Above the bed in the room occupied by Lauren Kelly, the dealer's daughter and an associate at his gallery, is a framed set of Liversidge's proposals. It was Lauren who brought Liversidge to her father's attention after seeing his project in Basel, and, in exchange for his time at Cady Hall, he will give the elder Kelly some of the work he is producing there. And he hasn't only busied himself collecting "Free" signs and embossing money. There are also delicate drawings of trees made by cutting thin strips of black tape and placing them on paper. There are also photographs that Liversidge, a confessed Polaroid obsessive, has taken with a couple of antiquated Polaroid cameras that he was given in exchange for cataloguing an art collection. He managed to find film for them and has been making little diptychs from photographs of everyday things around town — he thinks of them as "siamese" images — by taking one photograph and then, a few minutes later, attempting to exactly recreate it. What interests him are the unavoidable subtle differences between one picture and another, such as slightly displaced shadows. Another "siamese" piece involves a Xerox copy of a sign for a lost cat, which happens to be siamese.

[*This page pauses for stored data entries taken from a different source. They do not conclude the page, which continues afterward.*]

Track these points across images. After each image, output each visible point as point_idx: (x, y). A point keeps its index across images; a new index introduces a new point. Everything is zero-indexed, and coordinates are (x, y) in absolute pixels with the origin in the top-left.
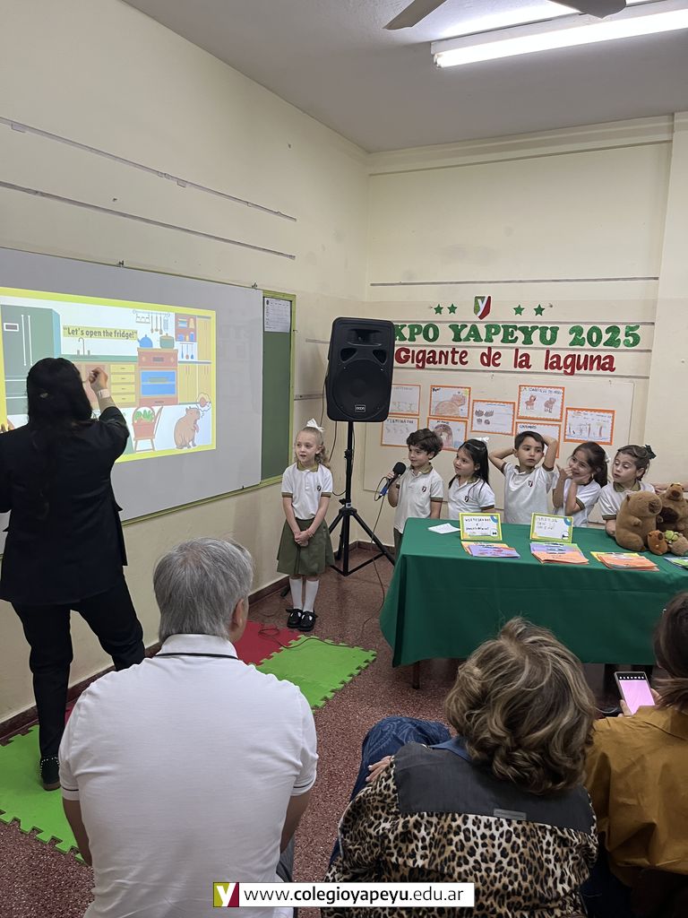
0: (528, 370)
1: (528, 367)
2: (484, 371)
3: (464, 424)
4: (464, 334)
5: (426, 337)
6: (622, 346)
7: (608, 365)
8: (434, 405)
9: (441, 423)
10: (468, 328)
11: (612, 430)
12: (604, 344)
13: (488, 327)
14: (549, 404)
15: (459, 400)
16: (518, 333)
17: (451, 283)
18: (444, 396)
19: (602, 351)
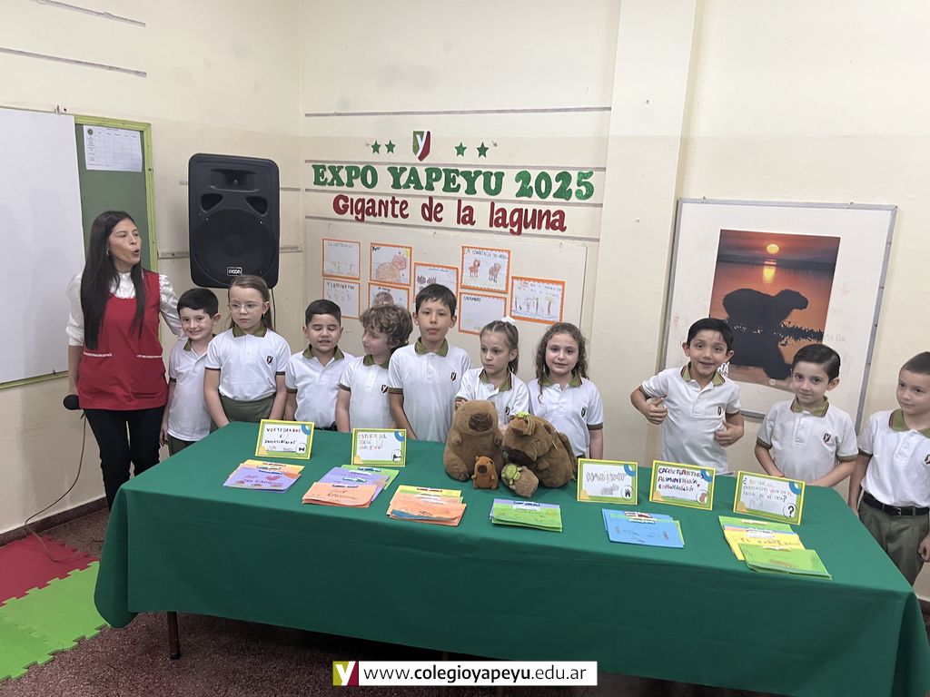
0: (473, 227)
1: (473, 223)
2: (426, 227)
3: (405, 292)
4: (404, 179)
5: (364, 182)
6: (574, 199)
7: (557, 223)
8: (375, 267)
9: (382, 290)
10: (408, 172)
11: (562, 307)
12: (555, 196)
13: (429, 171)
14: (494, 271)
15: (399, 263)
16: (461, 180)
17: (388, 114)
18: (385, 256)
19: (552, 204)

Liversidge is the first artist who's been invited to use Cady Hall for the summer, but Kelly, always thinking like a dealer, has big plans for the space — big plans for big pictures. Wouldn't it be great, he says, as he descends the stairs to Main Street, to invite his Edinburgh-based artist Callum Innes to spend some time here? "He could come here and make big paintings," he says. "We'd put them on view here in Chatham, and then at the gallery in New York. That's a show! The only way we have of getting his large paintings to New York now is on planes that can handle giant freight. It's a problem."

And with that Kelly, throwing on a straw hat, climbed behind the wheel of a red and white 1962 Chevy Impala convertible with license plates that read "HISTORICAL." Asked about the classic car, he laughs. "Oh, this?" he says. "I suppose this is my other problem."